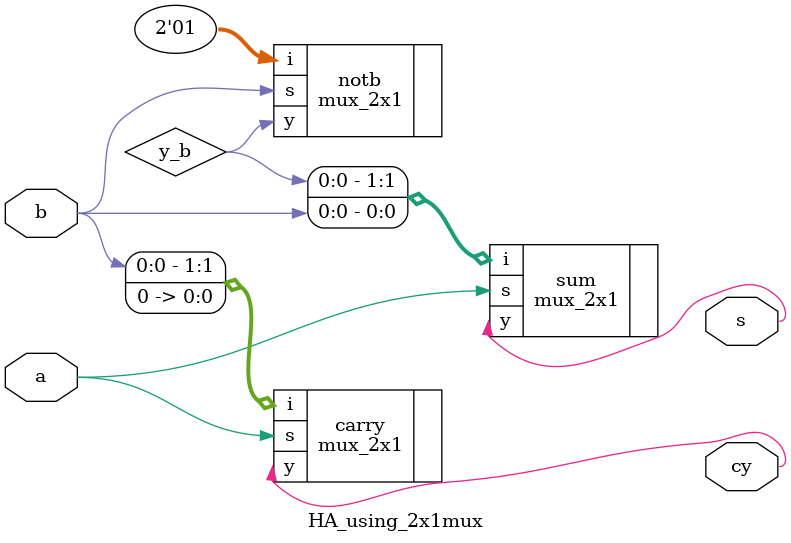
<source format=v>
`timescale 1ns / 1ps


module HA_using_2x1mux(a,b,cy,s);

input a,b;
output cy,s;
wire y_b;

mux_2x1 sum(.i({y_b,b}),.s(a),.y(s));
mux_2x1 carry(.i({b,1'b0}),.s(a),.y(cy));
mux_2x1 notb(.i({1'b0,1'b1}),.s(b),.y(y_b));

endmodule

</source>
________________________
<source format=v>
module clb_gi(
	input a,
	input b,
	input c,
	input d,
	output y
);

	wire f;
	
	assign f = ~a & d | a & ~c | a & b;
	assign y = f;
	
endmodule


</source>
________________________
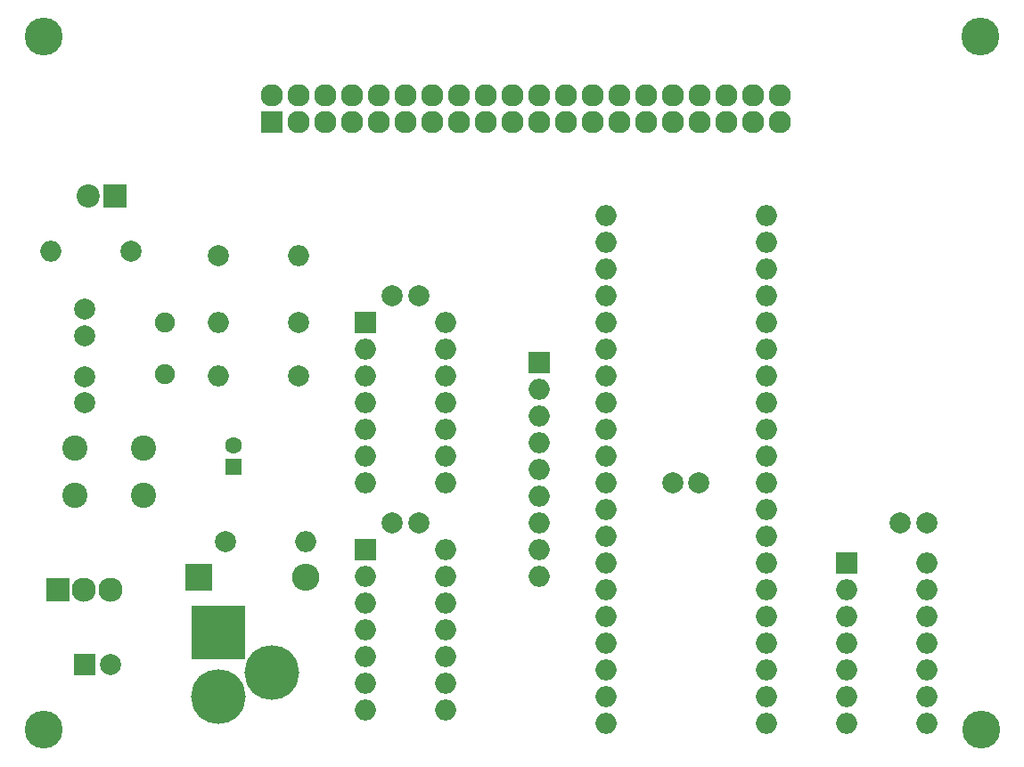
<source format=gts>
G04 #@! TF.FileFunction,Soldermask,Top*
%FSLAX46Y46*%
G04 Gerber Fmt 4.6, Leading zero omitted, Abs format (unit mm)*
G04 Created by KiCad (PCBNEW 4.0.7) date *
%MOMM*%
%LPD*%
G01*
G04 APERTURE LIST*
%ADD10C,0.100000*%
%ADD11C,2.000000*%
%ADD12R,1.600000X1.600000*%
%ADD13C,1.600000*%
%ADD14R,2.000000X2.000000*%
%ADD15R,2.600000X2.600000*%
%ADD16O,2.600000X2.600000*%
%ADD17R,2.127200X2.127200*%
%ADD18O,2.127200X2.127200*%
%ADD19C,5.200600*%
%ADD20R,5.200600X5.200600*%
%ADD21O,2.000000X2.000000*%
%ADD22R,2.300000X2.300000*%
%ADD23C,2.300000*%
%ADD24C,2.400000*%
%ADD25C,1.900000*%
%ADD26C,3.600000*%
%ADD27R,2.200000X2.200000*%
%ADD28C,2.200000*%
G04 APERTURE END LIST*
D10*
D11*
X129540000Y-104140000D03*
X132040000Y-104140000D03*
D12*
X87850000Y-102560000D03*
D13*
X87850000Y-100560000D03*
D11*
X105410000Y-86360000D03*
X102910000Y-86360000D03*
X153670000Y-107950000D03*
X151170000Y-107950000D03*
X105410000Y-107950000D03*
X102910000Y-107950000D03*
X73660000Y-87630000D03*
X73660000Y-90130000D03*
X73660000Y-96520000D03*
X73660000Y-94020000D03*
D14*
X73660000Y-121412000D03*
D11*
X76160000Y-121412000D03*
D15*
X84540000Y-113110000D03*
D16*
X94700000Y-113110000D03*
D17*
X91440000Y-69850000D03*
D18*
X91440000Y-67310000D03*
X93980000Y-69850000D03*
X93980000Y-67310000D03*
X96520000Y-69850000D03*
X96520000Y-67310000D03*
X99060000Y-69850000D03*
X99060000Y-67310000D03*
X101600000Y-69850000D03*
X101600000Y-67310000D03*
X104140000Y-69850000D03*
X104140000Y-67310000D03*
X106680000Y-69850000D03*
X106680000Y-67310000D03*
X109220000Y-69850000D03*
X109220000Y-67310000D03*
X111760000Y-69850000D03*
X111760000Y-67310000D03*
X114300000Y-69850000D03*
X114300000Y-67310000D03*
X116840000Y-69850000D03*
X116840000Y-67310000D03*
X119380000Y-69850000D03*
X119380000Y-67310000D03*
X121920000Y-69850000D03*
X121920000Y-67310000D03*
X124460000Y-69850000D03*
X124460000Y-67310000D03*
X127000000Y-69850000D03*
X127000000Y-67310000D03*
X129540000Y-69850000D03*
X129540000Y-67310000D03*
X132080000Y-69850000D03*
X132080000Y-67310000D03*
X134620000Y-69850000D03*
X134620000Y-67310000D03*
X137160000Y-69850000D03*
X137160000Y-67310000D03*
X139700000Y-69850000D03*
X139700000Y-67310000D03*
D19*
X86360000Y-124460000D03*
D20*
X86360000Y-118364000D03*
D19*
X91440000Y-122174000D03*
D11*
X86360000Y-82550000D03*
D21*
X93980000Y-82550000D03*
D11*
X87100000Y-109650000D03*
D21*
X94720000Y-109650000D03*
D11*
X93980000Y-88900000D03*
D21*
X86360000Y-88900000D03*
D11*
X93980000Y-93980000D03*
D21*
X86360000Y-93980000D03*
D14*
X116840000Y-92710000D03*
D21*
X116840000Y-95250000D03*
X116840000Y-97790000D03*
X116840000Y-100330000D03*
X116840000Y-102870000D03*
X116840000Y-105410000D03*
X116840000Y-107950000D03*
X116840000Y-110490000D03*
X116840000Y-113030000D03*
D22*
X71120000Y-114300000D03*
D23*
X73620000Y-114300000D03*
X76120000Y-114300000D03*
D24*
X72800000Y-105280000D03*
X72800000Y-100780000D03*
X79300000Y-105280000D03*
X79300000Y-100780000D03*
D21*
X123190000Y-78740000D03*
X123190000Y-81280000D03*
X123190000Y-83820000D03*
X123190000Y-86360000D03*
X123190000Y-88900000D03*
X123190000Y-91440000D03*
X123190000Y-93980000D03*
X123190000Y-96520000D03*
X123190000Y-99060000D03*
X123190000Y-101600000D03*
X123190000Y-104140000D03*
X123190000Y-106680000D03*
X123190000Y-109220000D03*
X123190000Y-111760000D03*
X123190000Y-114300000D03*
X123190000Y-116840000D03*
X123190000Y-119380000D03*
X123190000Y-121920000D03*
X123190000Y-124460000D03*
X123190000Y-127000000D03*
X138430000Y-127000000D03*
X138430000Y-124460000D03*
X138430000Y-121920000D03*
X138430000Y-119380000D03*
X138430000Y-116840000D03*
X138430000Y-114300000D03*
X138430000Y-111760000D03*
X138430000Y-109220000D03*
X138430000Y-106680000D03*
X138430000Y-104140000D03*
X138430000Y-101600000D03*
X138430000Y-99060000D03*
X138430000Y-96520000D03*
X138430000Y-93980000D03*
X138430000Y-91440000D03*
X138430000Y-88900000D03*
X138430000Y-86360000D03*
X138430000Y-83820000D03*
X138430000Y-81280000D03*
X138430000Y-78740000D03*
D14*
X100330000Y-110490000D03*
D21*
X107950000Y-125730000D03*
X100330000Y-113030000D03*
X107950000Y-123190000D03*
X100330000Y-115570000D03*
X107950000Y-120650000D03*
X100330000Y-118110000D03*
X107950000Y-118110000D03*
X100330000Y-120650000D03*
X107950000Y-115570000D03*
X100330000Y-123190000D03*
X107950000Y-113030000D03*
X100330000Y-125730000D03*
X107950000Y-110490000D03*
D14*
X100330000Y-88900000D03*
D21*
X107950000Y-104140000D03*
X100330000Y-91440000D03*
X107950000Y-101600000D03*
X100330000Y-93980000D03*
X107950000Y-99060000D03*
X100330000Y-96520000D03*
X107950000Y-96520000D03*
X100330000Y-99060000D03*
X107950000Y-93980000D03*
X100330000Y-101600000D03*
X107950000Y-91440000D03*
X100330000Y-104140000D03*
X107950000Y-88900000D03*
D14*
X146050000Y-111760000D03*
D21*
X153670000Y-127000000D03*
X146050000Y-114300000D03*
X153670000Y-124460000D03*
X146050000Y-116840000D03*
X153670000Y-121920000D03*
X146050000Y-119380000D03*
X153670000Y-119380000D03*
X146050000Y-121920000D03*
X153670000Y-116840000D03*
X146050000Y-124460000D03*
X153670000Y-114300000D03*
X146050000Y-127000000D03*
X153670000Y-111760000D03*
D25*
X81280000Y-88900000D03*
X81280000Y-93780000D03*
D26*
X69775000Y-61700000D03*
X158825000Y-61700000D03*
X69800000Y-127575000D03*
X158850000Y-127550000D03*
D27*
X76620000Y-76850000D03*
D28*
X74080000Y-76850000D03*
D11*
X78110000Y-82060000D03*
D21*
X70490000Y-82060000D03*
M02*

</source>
________________________
• _Directions_
Only the number is needed: state how many lines in the listing contain "format".

• _Solution for this exercise_
4